Comment Re:The speed of light (Score 1) 102

We don't understand dark matter, don't understand black holes due to not understanding physics in that realm (no unified theory), don't know how to interpret quantum theory. We know that entangled quantum particles act in synchrony over arbitrary distance without any signal between them being transmitted at all ... there's a lot we don't know (including not knowing the full extent of what it is that we don't know).

Even if did know it all, what if the thing traveling has a lifetime of millions or years, or in an AI, maybe traveling at near light speed?

Science simply is not in the business of saying what is impossible - it is in the business of predicting what happens in an experiment where we have an adequate theory. When the prediction is wrong you revise the theory.

Comment Re:For real or for the marketing? (Score 1) 102

Obviously he wouldn't know unless has had personally seen them.

One of the alien rumors is that Nixon wanted to impress his buddy Jacky Gleason and showed him some proof of aliens, and presumably if that did happen then the military would have learnt their lesson (as the public did) about the untrustworthiness of politicians and presidents, and kept them out of the loop in the future. I would not be surprised if the president is kept out of the loop on the most secretive black projects. You'd have to be an idiot to tell Trump something and expect him not to leak it.

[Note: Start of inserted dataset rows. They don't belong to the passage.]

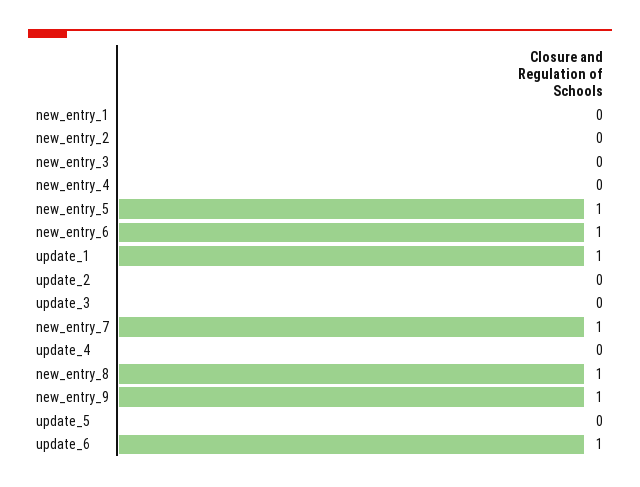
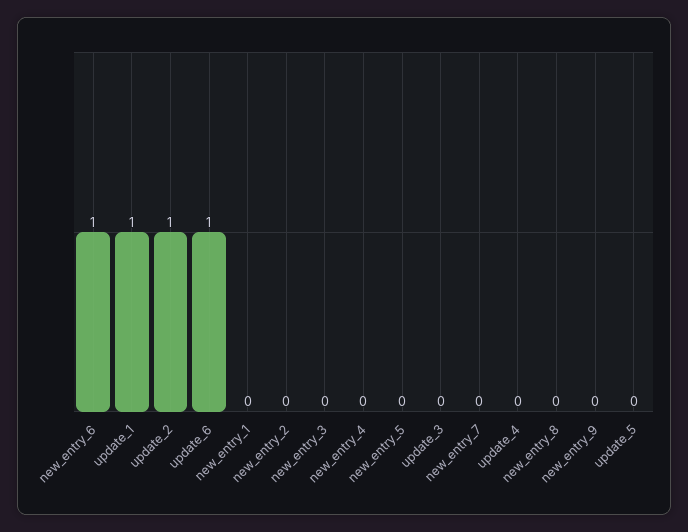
  {
    "new_entry_1": 0,
    "new_entry_2": 0,
    "new_entry_3": 0,
    "new_entry_4": 0,
-   "new_entry_5": 1,
+   "new_entry_5": 0,
    "new_entry_6": 1,
    "update_1": 1,
-   "update_2": 0,
+   "update_2": 1,
    "update_3": 0,
-   "new_entry_7": 1,
+   "new_entry_7": 0,
    "update_4": 0,
-   "new_entry_8": 1,
+   "new_entry_8": 0,
-   "new_entry_9": 1,
+   "new_entry_9": 0,
    "update_5": 0,
    "update_6": 1
  }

Comment Re:Everything we know about physics (Score 1) 102

The universe is too big for anything that is extremely unlikely to nonetheless have occurred billions/trillions of times, and for all we know there may have been (or still be) multiple forms of life in our own solar system that have independently arisen. We have barely started looking.

As far as advanced life that may be trying to contact us, or at least be detectable by another civilization close-enough by, there are all sorts of reasons why we may not have detected it, such as making a whole bunch of wrong assumptions about what to look for, at what power level, etc.